Date of Award

8-9-2022

Document Type

Dissertation

Degree Name

Doctor of Philosophy (Ph.D.)

School Name

Annsley Frazier Thornton School of Education

Department

Education

Major Advisor

Dr. Ali Taylor

Second Advisor

Dr. Grant Smith

Third Advisor

Dr. Tim Kinard

Abstract

There is a growing body of research behind the play-based movement in education today – a topic that is somewhat controversial (Nicolopoulou et al., 2010; Overstreet, 2018). While some are steeped in a more classical approach to early education, advocating learning should be painful (Adler & Van Doren, 1988), others are paving the way for a more progressive approach, suggesting play to be the premier window into a child’s development (Paley, 1979-2014; Wohlwend & Peppler, 2015). The purpose of this study was to look at how the perceptions of pre- and in-service teachers changed regarding play and storytelling after participating in a play and inquiry practicum.
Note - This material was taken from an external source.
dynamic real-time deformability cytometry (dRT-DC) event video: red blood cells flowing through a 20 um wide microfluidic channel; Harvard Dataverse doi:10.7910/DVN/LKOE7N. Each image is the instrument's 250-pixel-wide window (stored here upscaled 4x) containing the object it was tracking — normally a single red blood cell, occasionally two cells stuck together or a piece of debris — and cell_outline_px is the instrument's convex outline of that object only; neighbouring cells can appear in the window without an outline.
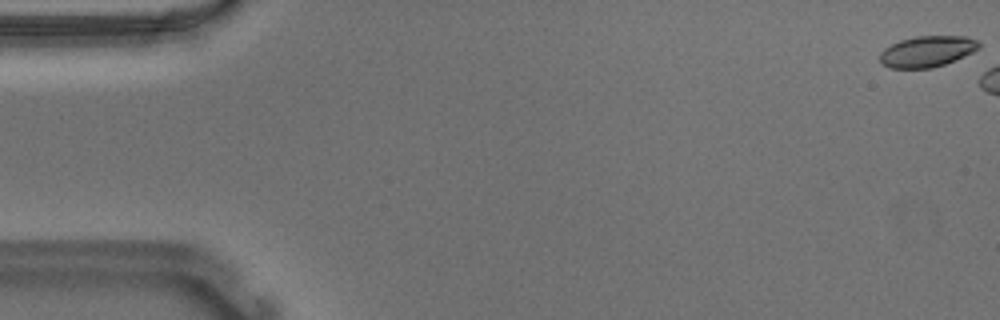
{"species": "Egyptian fruit bat (a non-hibernating species)", "species_latin": "Rousettus aegyptiacus", "temperature_condition": "warm", "stored_images_in_passage": 6, "camera_frame_rate_fps": 3000, "um_per_image_px": 0.085, "animal": {"sex": "male"}, "frame": {"image": 1, "passage_image": 1, "time_ms": 0.0, "image_size_px": [1000, 320], "cell_outline_px": [[980, 48], [964, 56], [944, 64], [932, 68], [888, 68], [880, 64], [880, 52], [884, 48], [900, 40], [916, 36], [964, 36], [976, 40], [980, 44]], "centroid_in_image_um": [78.77, 4.37], "position_along_channel_um": 6.2, "area_um2": 17.92}}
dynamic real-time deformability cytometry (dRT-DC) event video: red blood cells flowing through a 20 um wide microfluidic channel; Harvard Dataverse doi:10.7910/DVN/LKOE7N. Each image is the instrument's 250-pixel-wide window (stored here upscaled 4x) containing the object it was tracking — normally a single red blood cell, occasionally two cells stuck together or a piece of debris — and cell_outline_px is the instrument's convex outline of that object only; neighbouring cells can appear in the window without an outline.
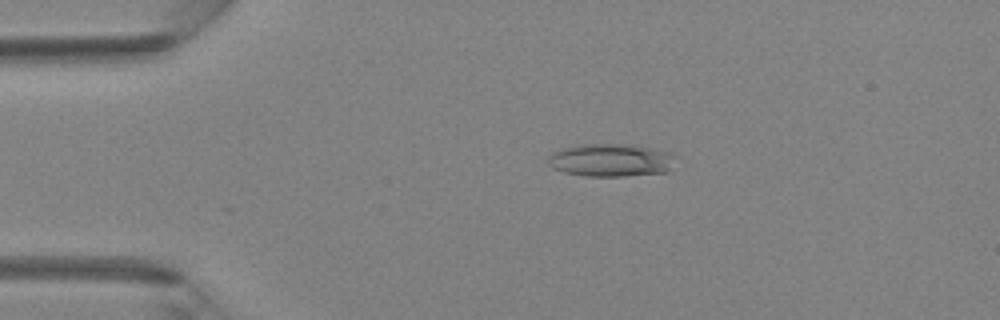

The study examined the experiences of 27 teachers, each with a story as unique as the person they grew to become. In an effort to understand, holistically, how the teachers were growing and changing, a triangulation of methods were employed - including the documentation of daily interactions, quantitative analyses, and in-depth interviews. The teachers, overall, reported a philosophical awakening, following the week of readings (Pre-Survey Composite = 1,565). For most, a slight reservation about the practical aspects of play, following the intensive week of teacher preparation work (Post 1 Composite = 1,487). And finally, a better understanding of play, theoretically and practically, following the three week play and inquiry workshop with the community children (Post 2 Composite = 1,513).